* **AIM OF THE TASK**
Give the number of lines in the listing below that include the word "parkhillschool", with nothing more.

* **INFORMATION SHOWN**
━━━━

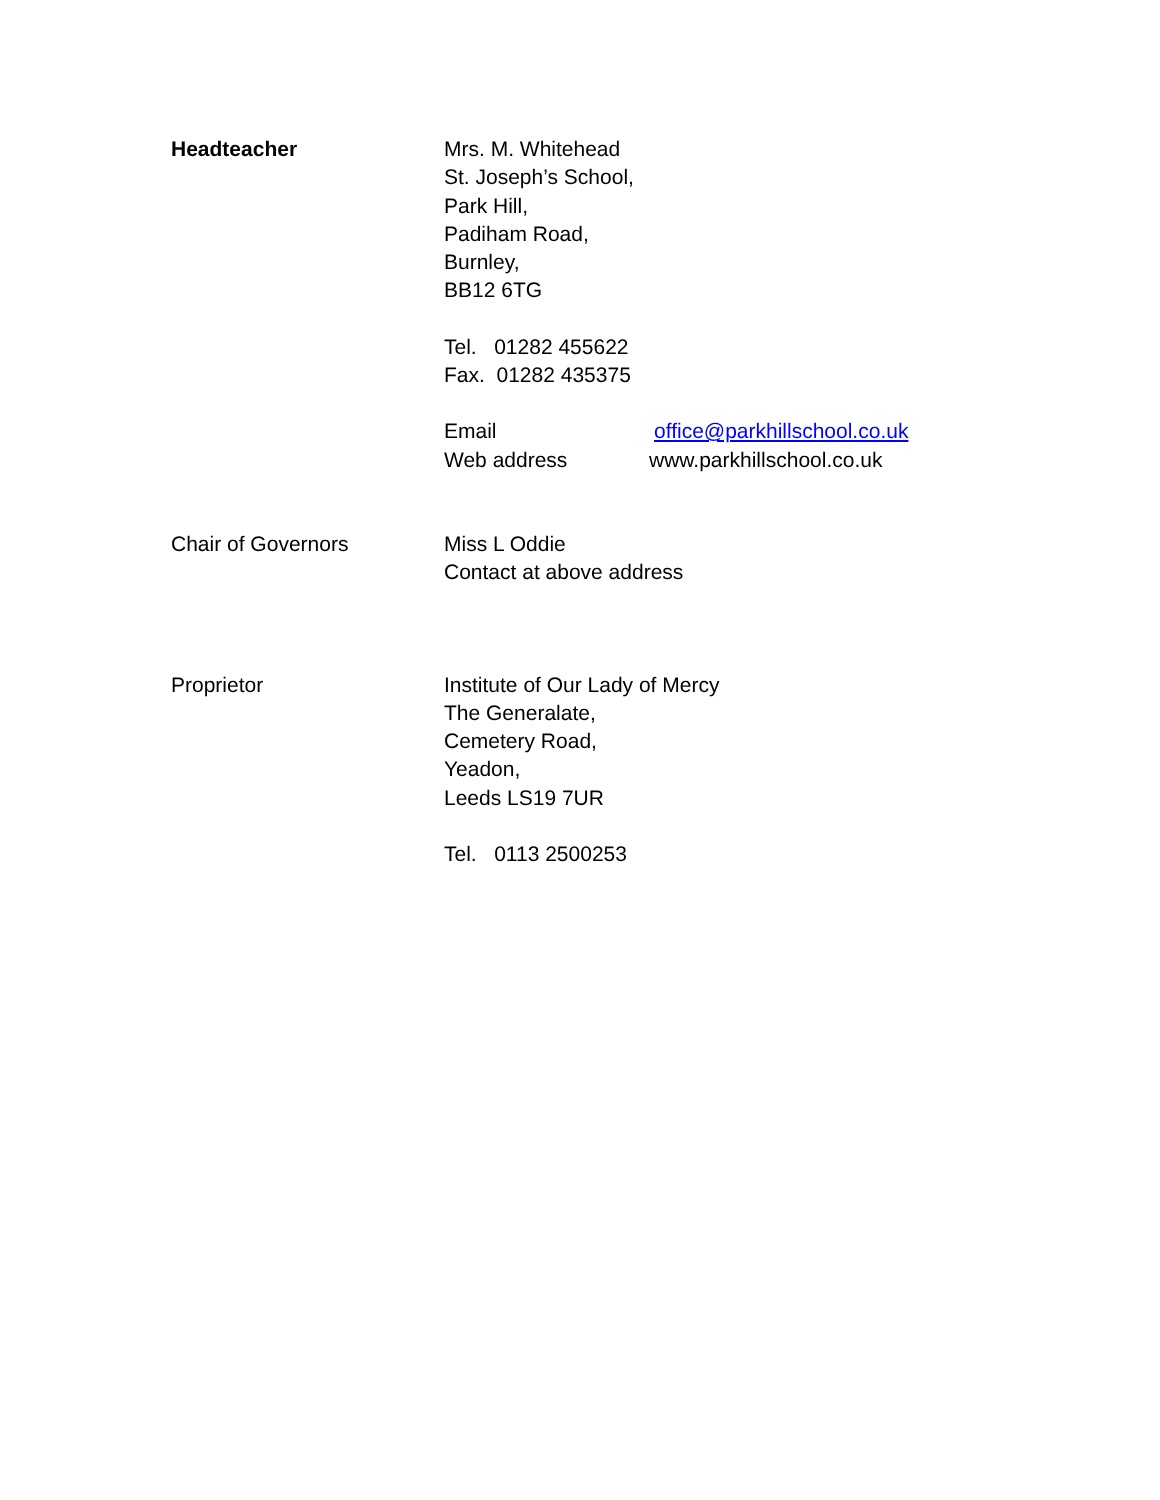Headteacher Mrs. M. Whitehead
St. Joseph’s School,
Park Hill,
Padiham Road,
Burnley,
BB12 6TG
Tel. 01282 455622
Fax. 01282 435375
Email office@parkhillschool.co.uk
Web address www.parkhillschool.co.uk
Chair of Governors Miss L Oddie
Contact at above address
Proprietor Institute of Our Lady of Mercy
The Generalate,
Cemetery Road,
Yeadon,
Leeds LS19 7UR
Tel. 0113 2500253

━━━━

* **FINISHED EXERCISE**
2